▸ Brief
Check the material that follows for the word "clock" and say how many lines contain it, with no other words.

▸ Input data
* * * * *

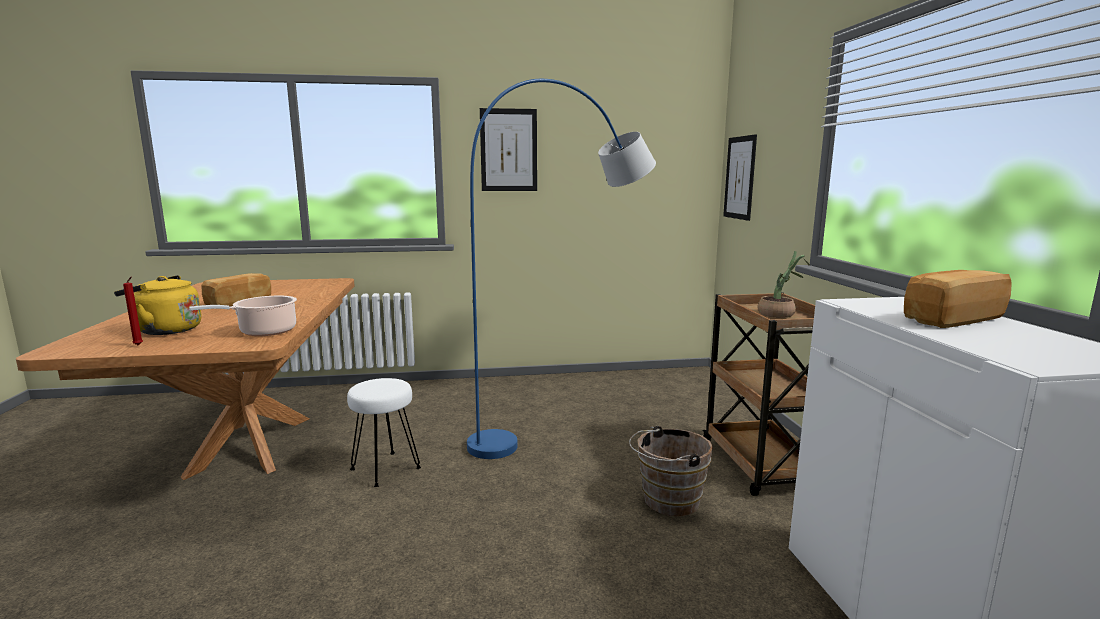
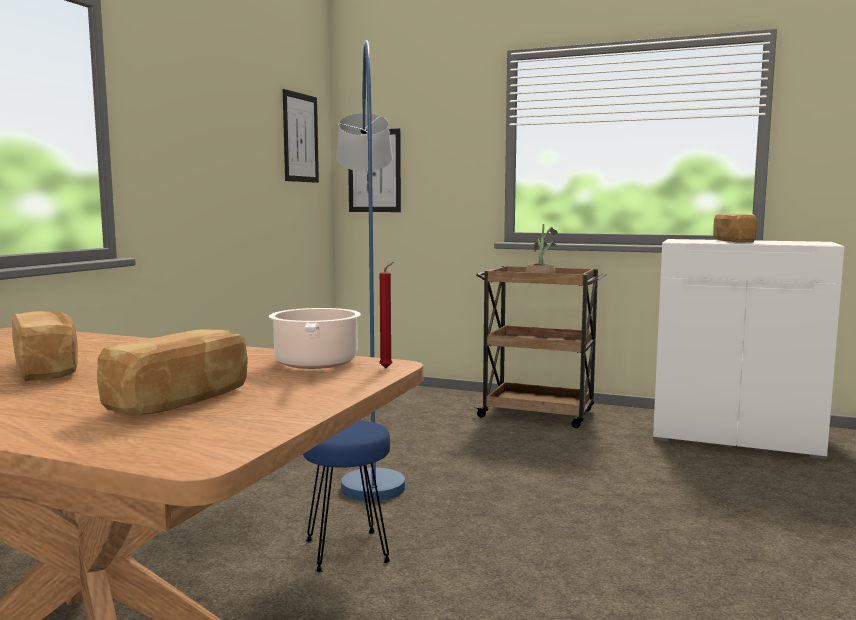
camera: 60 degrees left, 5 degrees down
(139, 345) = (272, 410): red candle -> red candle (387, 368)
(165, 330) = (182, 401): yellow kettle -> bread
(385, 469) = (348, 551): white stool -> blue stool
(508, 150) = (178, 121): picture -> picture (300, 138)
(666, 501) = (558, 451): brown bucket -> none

* * * * *

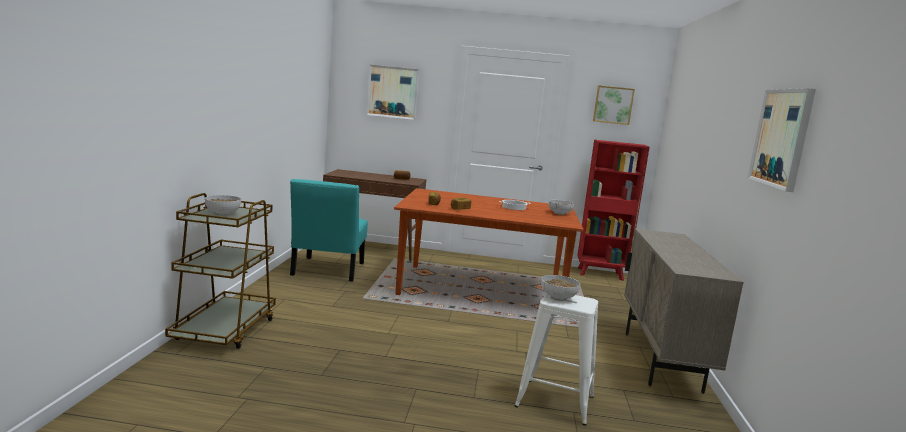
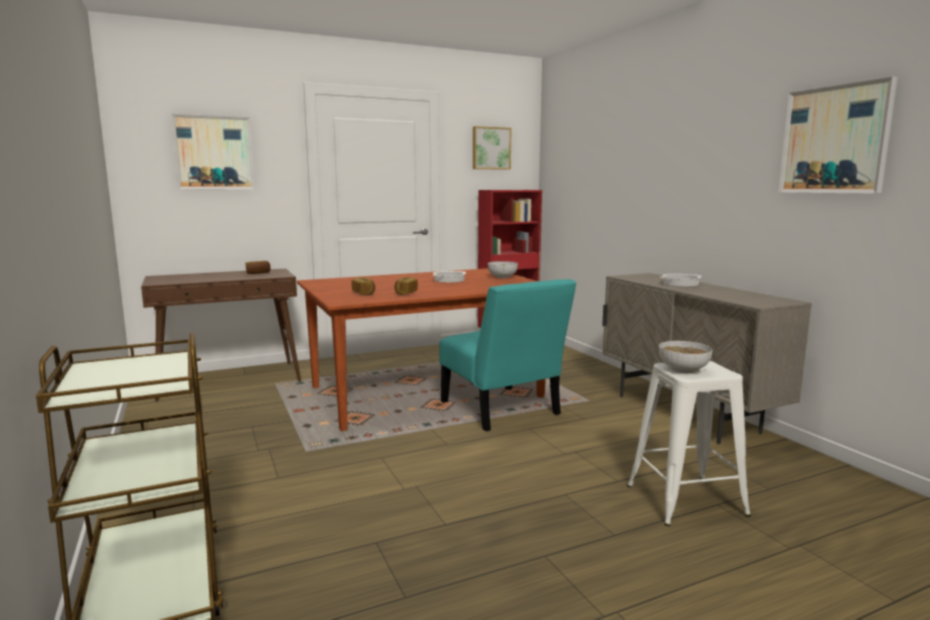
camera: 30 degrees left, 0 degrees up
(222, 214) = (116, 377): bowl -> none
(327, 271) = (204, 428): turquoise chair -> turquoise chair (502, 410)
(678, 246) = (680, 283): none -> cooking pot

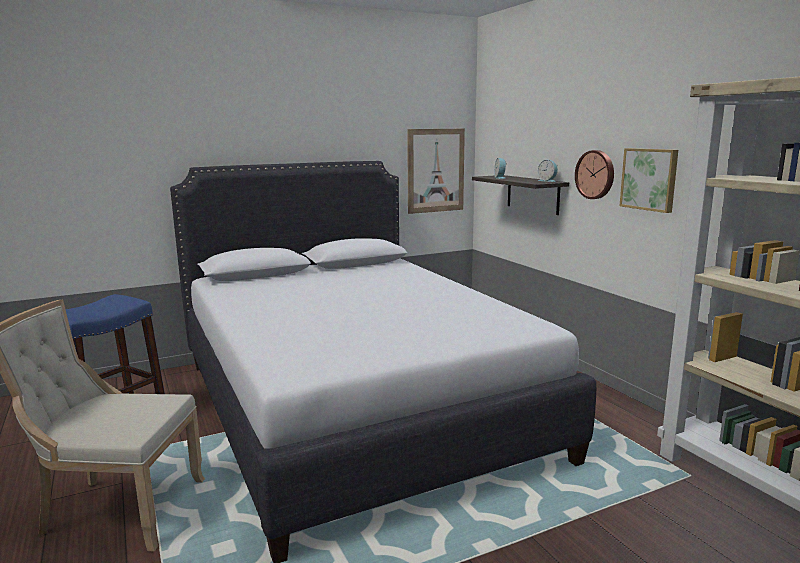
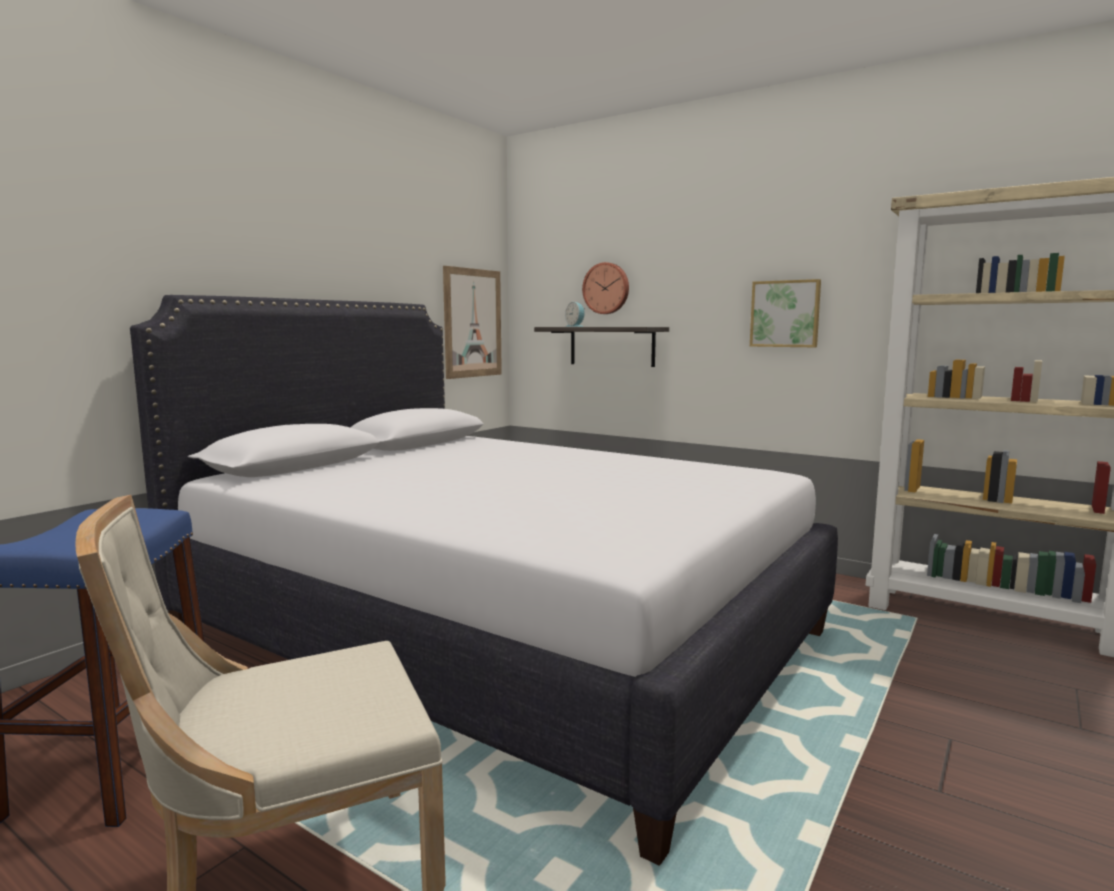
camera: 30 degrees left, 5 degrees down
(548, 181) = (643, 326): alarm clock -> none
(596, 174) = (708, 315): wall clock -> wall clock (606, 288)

* * * * *

▸ Response to the exercise
2